[Dataset items]
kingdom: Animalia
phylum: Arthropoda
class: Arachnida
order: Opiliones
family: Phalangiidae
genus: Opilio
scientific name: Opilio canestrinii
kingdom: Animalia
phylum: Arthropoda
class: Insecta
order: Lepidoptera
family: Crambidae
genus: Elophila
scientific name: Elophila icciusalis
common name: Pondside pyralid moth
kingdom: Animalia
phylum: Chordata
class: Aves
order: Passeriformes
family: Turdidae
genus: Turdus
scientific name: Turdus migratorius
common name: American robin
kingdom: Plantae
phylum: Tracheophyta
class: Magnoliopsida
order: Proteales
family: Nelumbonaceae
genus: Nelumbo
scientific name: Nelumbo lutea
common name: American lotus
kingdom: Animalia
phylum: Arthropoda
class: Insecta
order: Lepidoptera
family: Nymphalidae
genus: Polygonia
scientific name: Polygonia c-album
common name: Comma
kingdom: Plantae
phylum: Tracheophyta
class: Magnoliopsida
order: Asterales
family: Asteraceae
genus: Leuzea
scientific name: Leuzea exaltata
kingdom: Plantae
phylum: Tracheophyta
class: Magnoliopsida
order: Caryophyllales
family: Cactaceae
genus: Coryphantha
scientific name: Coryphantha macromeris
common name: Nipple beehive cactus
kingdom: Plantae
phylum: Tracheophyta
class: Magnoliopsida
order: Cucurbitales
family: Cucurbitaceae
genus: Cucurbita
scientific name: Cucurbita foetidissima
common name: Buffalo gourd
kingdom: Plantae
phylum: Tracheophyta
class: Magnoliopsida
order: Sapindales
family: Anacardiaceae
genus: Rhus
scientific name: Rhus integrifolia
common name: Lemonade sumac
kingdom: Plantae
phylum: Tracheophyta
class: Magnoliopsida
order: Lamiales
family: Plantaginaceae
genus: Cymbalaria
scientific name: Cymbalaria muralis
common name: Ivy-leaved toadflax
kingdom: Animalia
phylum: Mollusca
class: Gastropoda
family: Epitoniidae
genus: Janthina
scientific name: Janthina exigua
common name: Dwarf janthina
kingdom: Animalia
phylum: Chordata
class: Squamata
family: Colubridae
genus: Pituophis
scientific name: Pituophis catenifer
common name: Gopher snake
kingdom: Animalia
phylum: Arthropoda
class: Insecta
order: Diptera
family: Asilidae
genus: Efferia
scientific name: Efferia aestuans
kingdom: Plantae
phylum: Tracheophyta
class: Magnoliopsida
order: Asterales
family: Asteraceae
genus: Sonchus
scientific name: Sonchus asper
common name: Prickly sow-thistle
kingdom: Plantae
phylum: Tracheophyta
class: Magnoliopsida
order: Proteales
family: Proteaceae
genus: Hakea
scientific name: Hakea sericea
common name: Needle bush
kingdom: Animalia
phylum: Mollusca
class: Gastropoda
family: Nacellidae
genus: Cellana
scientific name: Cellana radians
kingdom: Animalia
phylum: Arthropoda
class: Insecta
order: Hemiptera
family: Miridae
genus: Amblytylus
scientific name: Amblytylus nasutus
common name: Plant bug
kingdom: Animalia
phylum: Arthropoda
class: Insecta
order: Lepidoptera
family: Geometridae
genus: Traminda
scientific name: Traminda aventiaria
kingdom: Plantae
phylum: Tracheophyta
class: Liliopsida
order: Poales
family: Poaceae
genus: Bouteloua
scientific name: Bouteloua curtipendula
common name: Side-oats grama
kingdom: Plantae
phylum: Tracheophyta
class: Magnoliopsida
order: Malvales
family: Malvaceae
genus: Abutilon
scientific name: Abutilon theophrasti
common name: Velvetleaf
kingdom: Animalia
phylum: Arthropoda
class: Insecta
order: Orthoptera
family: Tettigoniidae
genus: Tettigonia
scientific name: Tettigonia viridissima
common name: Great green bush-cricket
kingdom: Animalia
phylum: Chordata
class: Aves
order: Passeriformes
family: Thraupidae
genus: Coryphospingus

* _Problem details_: Can you repeat the stretch of material from the line containing "family: Cucurbitaceae" through the line containing "common name: Velvetleaf", word for word and including both of those lines?

* _Result for this exercise_:
family: Cucurbitaceae
genus: Cucurbita
scientific name: Cucurbita foetidissima
common name: Buffalo gourd
kingdom: Plantae
phylum: Tracheophyta
class: Magnoliopsida
order: Sapindales
family: Anacardiaceae
genus: Rhus
scientific name: Rhus integrifolia
common name: Lemonade sumac
kingdom: Plantae
phylum: Tracheophyta
class: Magnoliopsida
order: Lamiales
family: Plantaginaceae
genus: Cymbalaria
scientific name: Cymbalaria muralis
common name: Ivy-leaved toadflax
kingdom: Animalia
phylum: Mollusca
class: Gastropoda
family: Epitoniidae
genus: Janthina
scientific name: Janthina exigua
common name: Dwarf janthina
kingdom: Animalia
phylum: Chordata
class: Squamata
family: Colubridae
genus: Pituophis
scientific name: Pituophis catenifer
common name: Gopher snake
kingdom: Animalia
phylum: Arthropoda
class: Insecta
order: Diptera
family: Asilidae
genus: Efferia
scientific name: Efferia aestuans
kingdom: Plantae
phylum: Tracheophyta
class: Magnoliopsida
order: Asterales
family: Asteraceae
genus: Sonchus
scientific name: Sonchus asper
common name: Prickly sow-thistle
kingdom: Plantae
phylum: Tracheophyta
class: Magnoliopsida
order: Proteales
family: Proteaceae
genus: Hakea
scientific name: Hakea sericea
common name: Needle bush
kingdom: Animalia
phylum: Mollusca
class: Gastropoda
family: Nacellidae
genus: Cellana
scientific name: Cellana radians
kingdom: Animalia
phylum: Arthropoda
class: Insecta
order: Hemiptera
family: Miridae
genus: Amblytylus
scientific name: Amblytylus nasutus
common name: Plant bug
kingdom: Animalia
phylum: Arthropoda
class: Insecta
order: Lepidoptera
family: Geometridae
genus: Traminda
scientific name: Traminda aventiaria
kingdom: Plantae
phylum: Tracheophyta
class: Liliopsida
order: Poales
family: Poaceae
genus: Bouteloua
scientific name: Bouteloua curtipendula
common name: Side-oats grama
kingdom: Plantae
phylum: Tracheophyta
class: Magnoliopsida
order: Malvales
family: Malvaceae
genus: Abutilon
scientific name: Abutilon theophrasti
common name: Velvetleaf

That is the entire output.